### PASSAGE PROVIDED

•••

Phillip Schramm, an improviser and theater maker in Minneapolis, particularly recommends seeing “Clown Funeral” at Theatre in the Round in Minneapolis, Saturday at 1 p.m. The show is billed as appropriate for ages 12–15 and up.
“The funeral is about Bongo, a clown that has passed away, and there are four other clowns that are there to kind of honor his memory, and it goes the way you would think,” Schramm says.
“It's a clown show. So there are bits of physical comedy, of just them assembling the coffin. There's word play. There's one clown that really only speaks through art. Everything you would want in a clowning show is in ‘Clown Funeral.’”
One delightful touch, Schramm says, is red clown noses at the entry that audience members can take and wear. Because the theater is in the round, you can see the audience members wearing red clown noses throughout the show.
Painting the urgency of climate change
Suzie Marty, gallery curator of Everett & Charlie in Minneapolis, recommends “2°C,” a joint exhibit by painters Drevis Hager of Minneapolis and Mark Granlund of Red Wing that focuses on climate change. The exhibit runs through Saturday, Aug. 9 at the Hamilton Gallery in Minneapolis.
Marty called the paintings moving and beautiful, even as they drive home the seriousness of climate change. She pointed toward Granlund’s paintings with unusual materials, including tar, and his surprising pairings, such as a series of portraits of CEOs of oil companies overlaid on landscape paintings.
Hager paints representational landscapes as well as abstracts that invoke wildfires and melting ice caps, as in the darkly humored title “Oh Oh, There Goes Greenland.”

Mozart under the summer sky
Choral singer Beth Gusenius of Minneapolis caught a preview performance of Mixed Precipitation’s summer outdoor opera, this year an adaptation of Mozart’s “1781 Idomeneo, re di Creta (King of Crete).”

•••

### SOURCE MATERIAL
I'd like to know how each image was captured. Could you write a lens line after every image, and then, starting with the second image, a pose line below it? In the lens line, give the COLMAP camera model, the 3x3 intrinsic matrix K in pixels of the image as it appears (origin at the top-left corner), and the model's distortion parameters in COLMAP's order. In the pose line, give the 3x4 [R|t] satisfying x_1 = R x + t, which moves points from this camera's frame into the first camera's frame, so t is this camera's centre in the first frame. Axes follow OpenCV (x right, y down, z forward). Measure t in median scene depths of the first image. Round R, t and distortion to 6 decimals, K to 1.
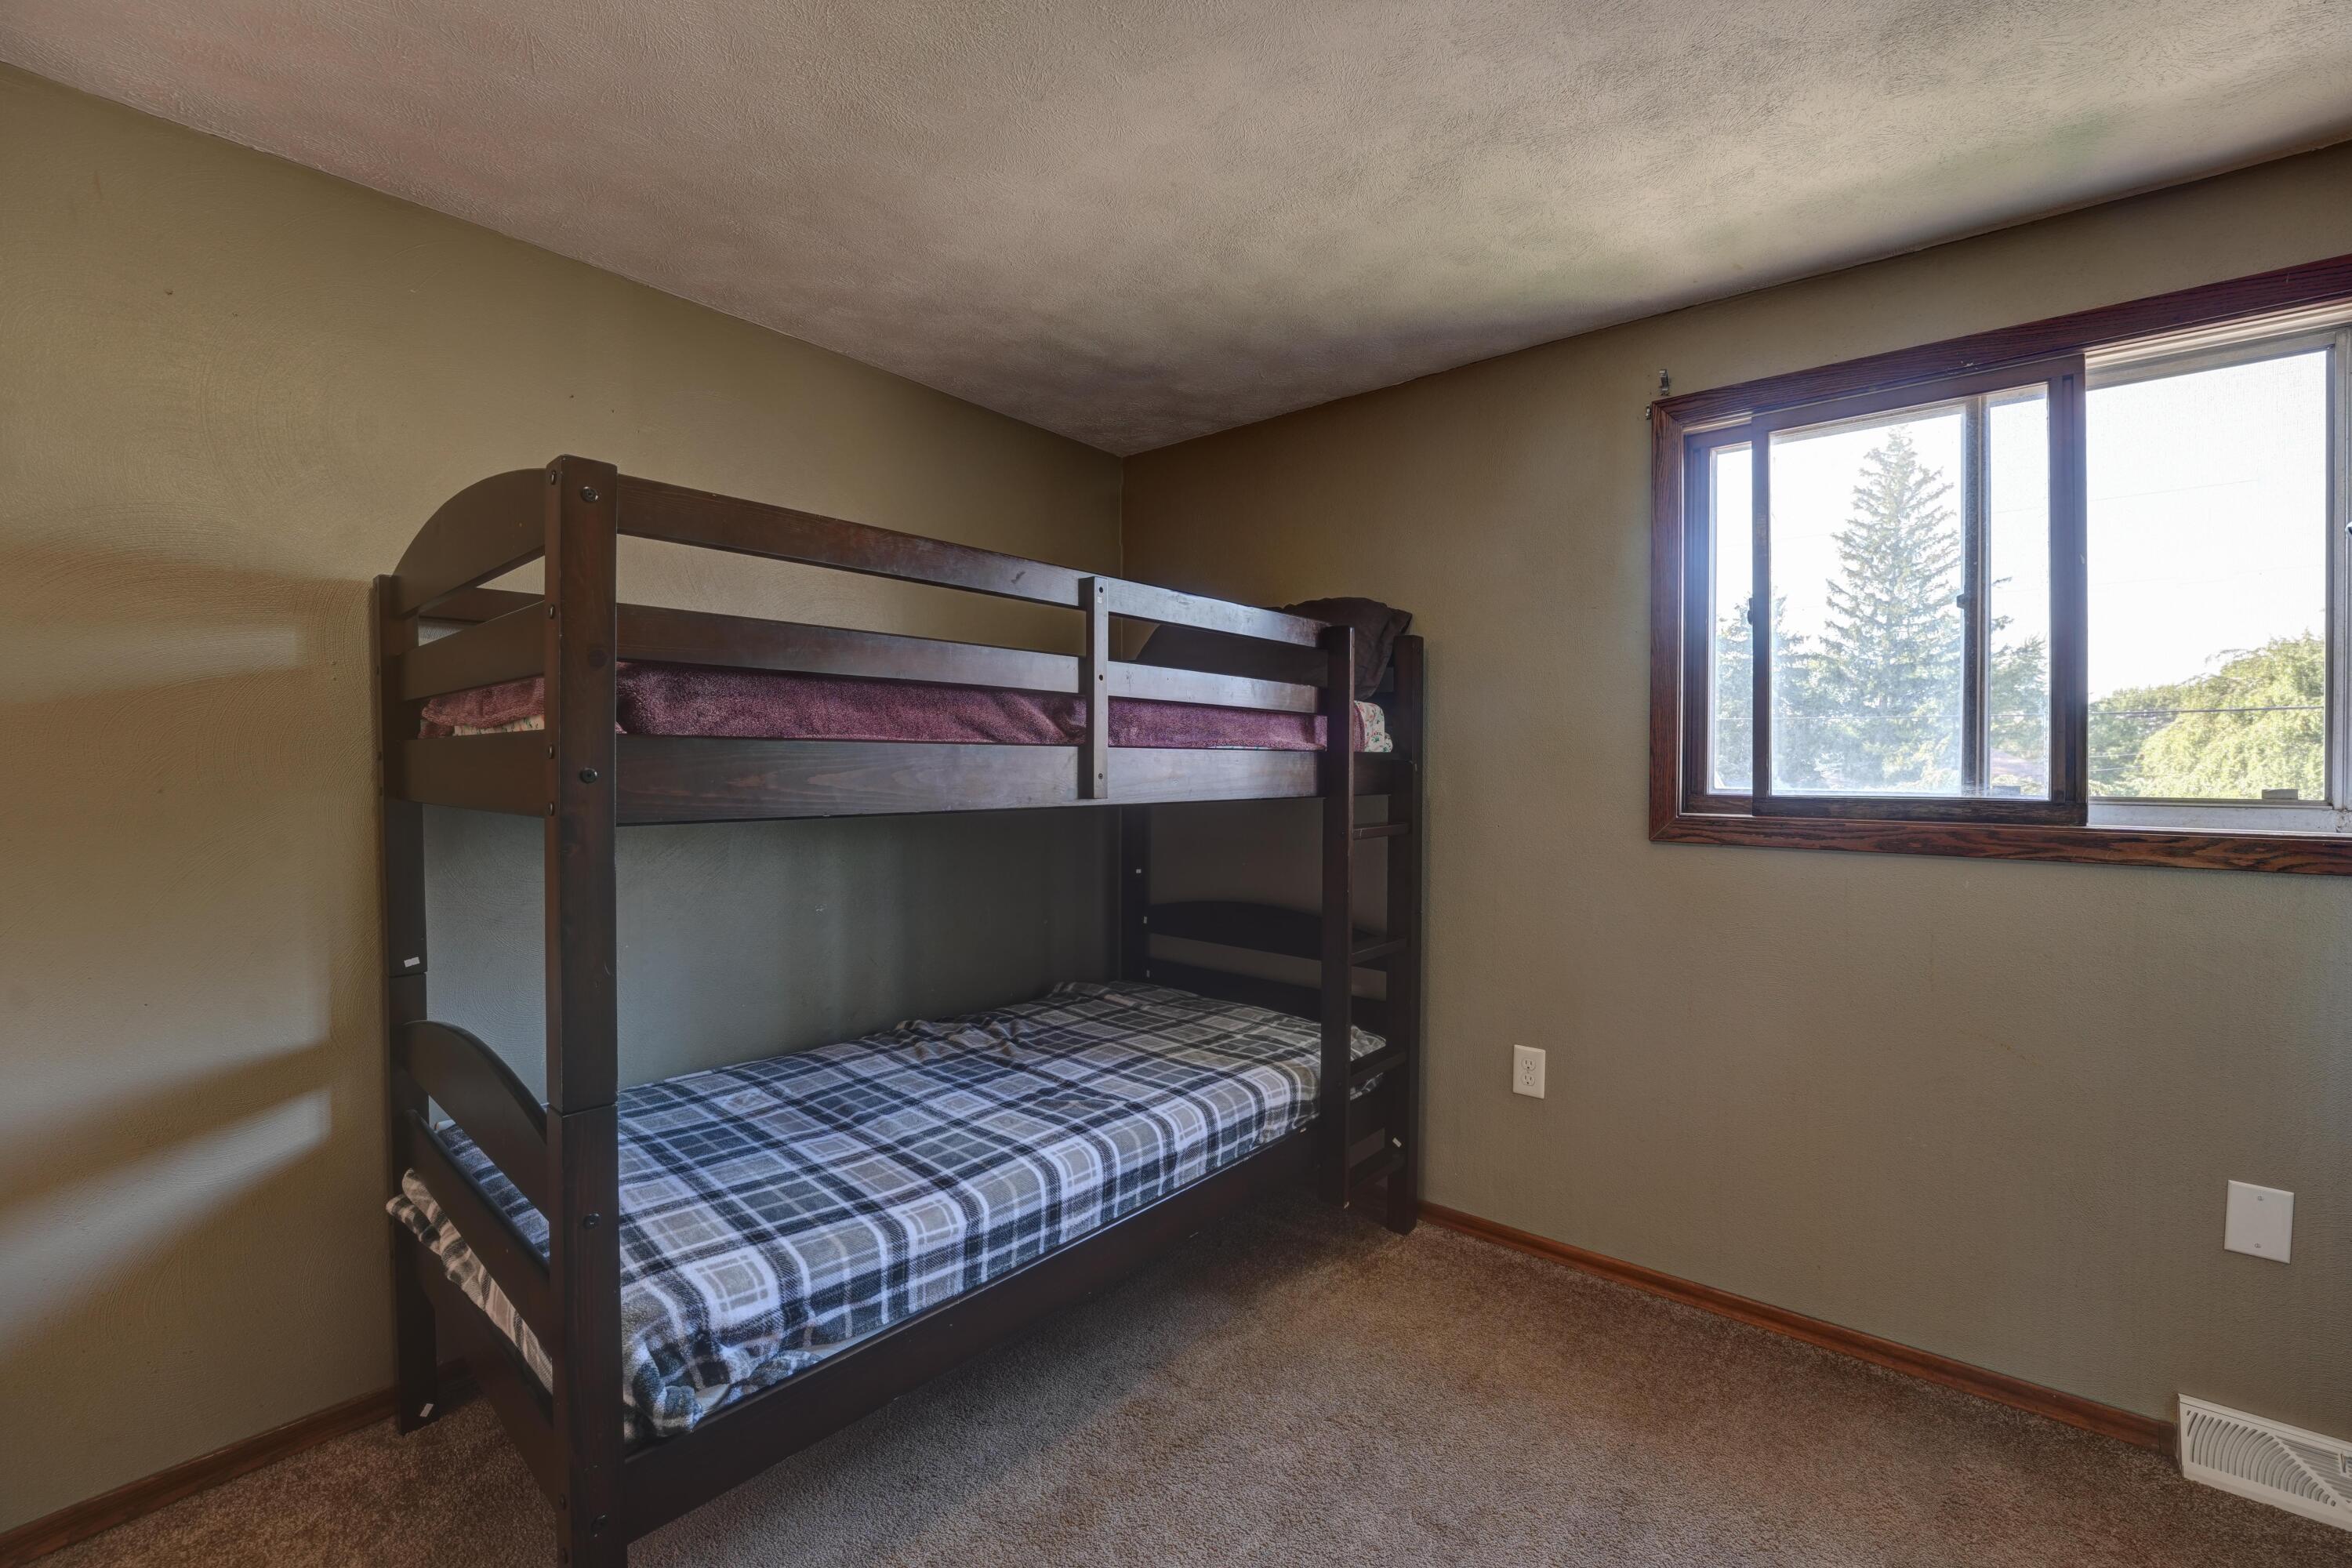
lens RADIAL K [[963.2, 0, 1186.6], [0, 963.2, 778.7], [0, 0, 1]] dist [-0.010077, 0.000663]
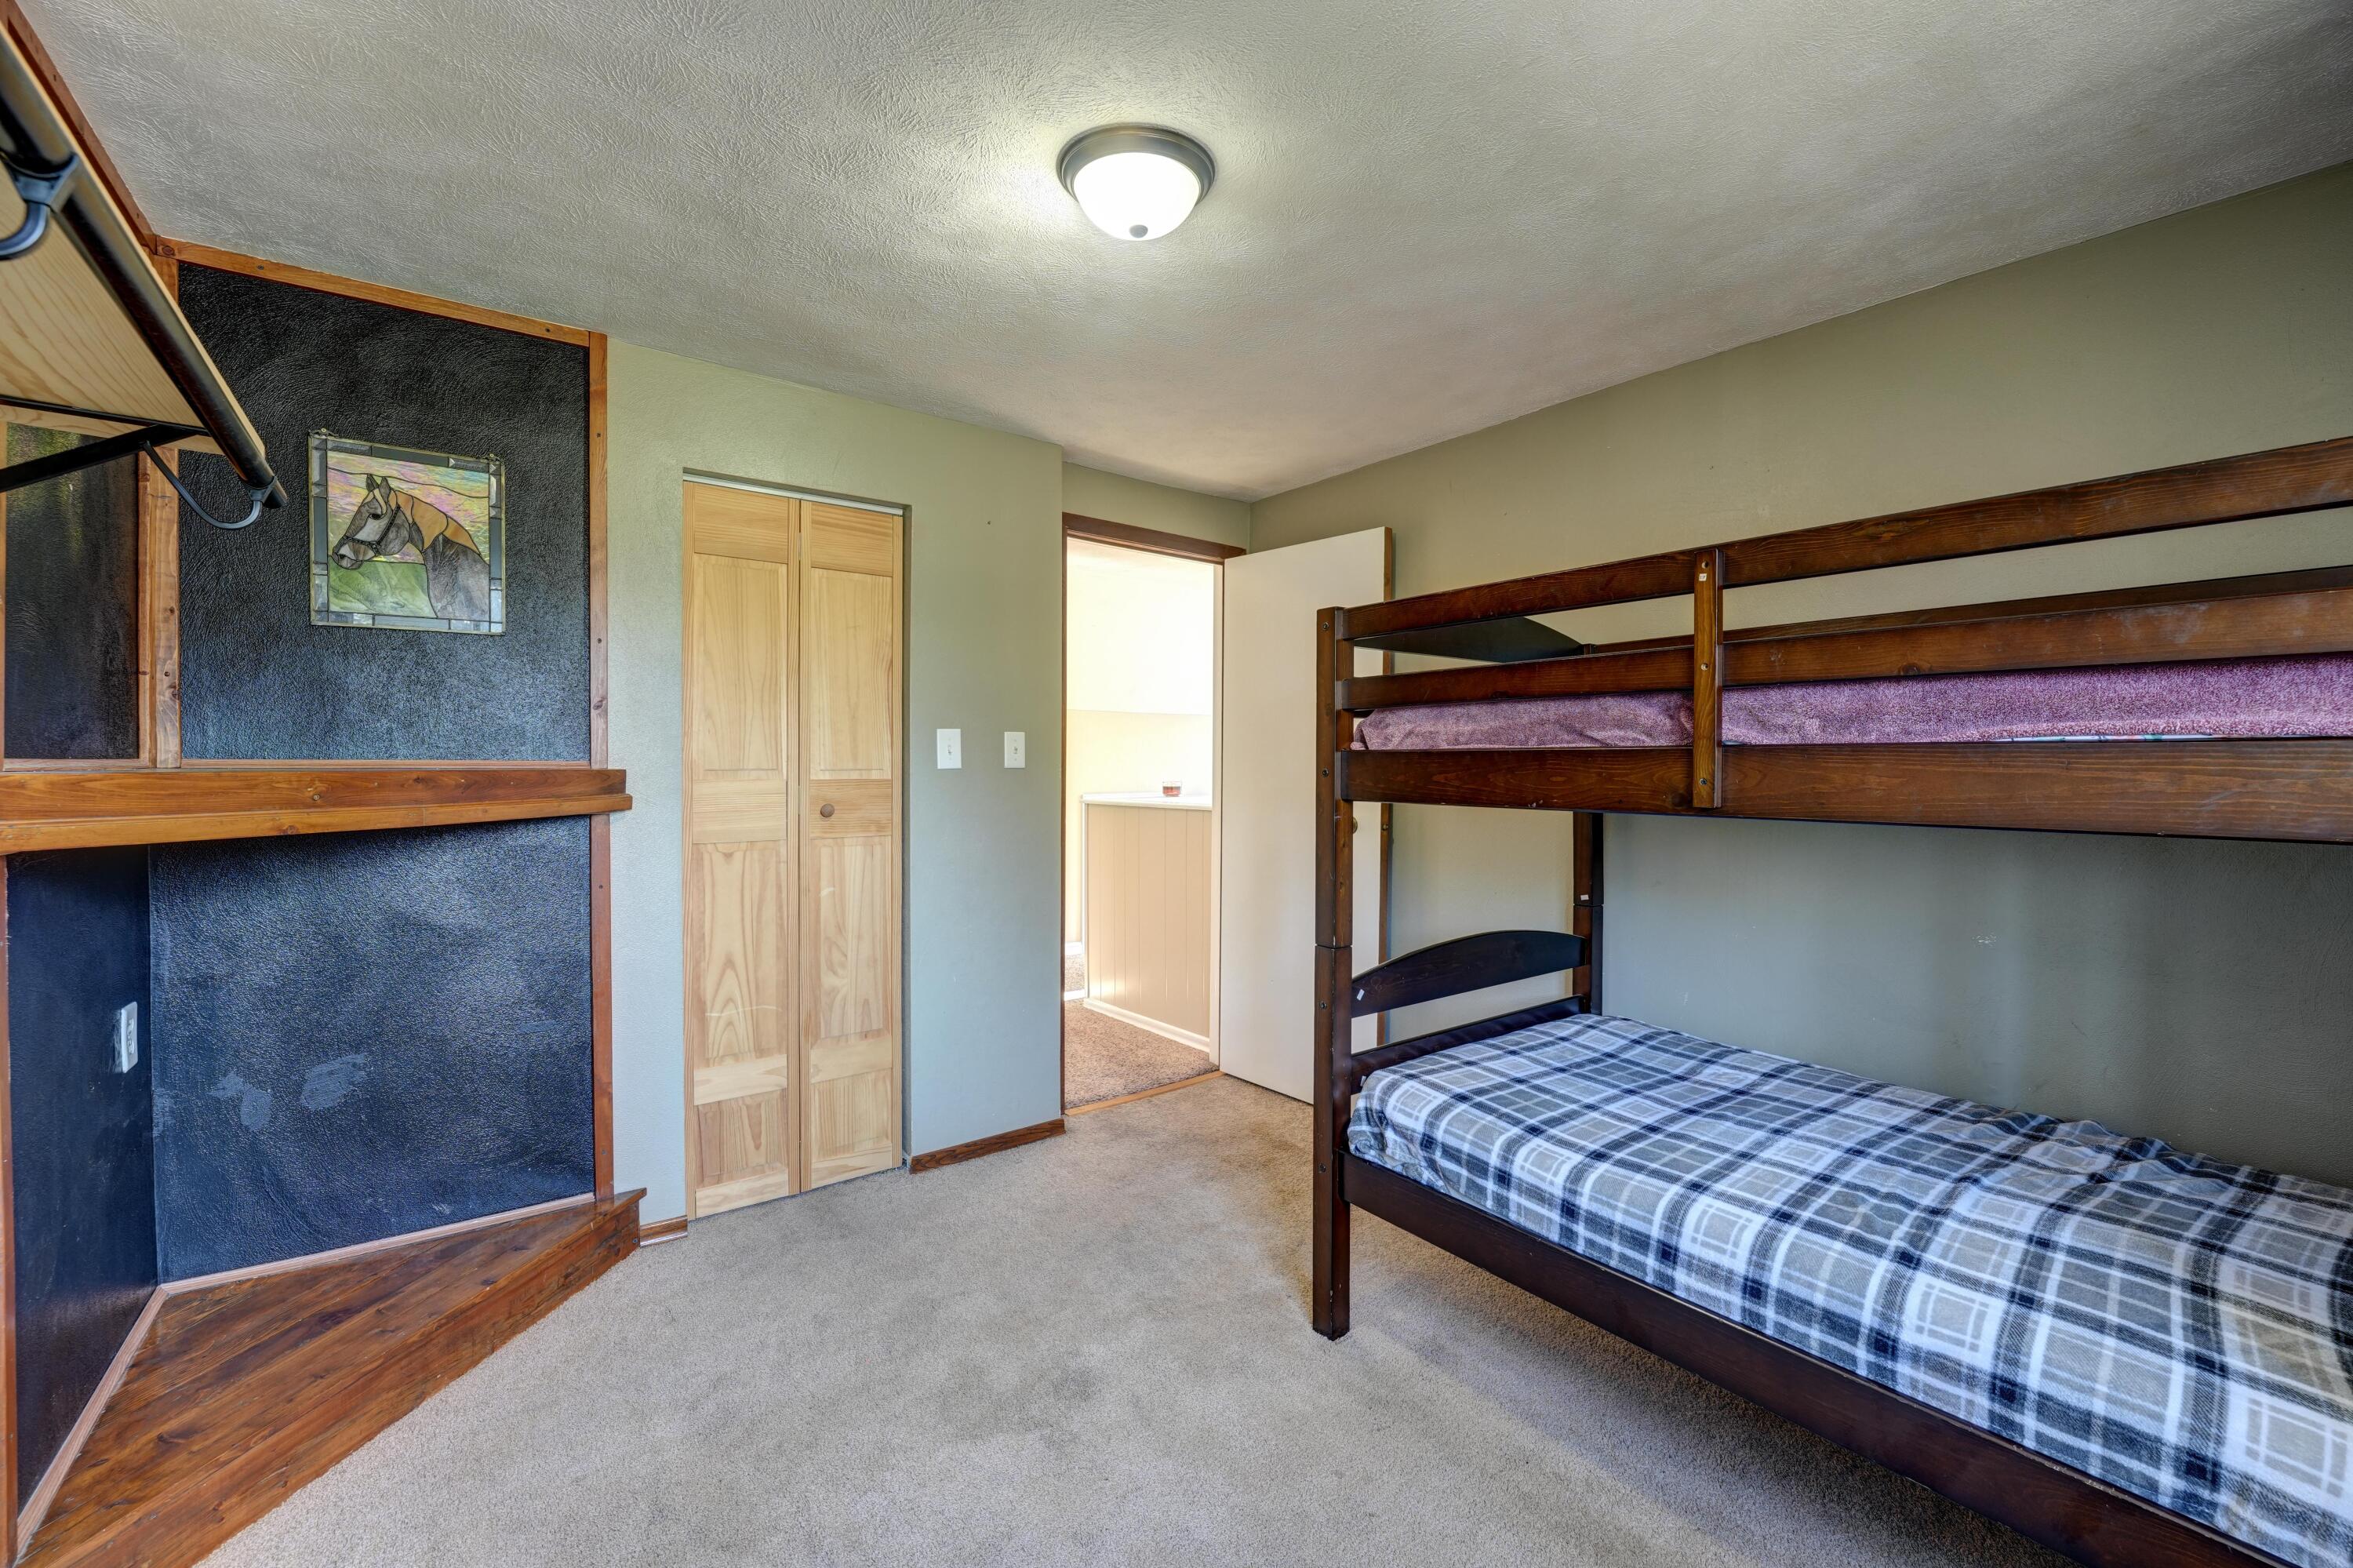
lens RADIAL K [[963.6, 0, 1183.2], [0, 963.6, 775.2], [0, 0, 1]] dist [-0.010077, 0.000663]
pose [[-0.204837, 0.010728, -0.978737, 0.786933], [-0.015253, 0.999784, 0.014151, -0.012178], [0.978677, 0.017828, -0.204629, 0.668115]]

•••

### ACTION ITEM
Print the part of the passage on Minneapolis arts recommendations from "Painting the urgency" up to and including "Gallery in Minneapolis.", copying it word for word.

### WRITTEN ANSWER
Painting the urgency of climate change
Suzie Marty, gallery curator of Everett & Charlie in Minneapolis, recommends “2°C,” a joint exhibit by painters Drevis Hager of Minneapolis and Mark Granlund of Red Wing that focuses on climate change. The exhibit runs through Saturday, Aug. 9 at the Hamilton Gallery in Minneapolis.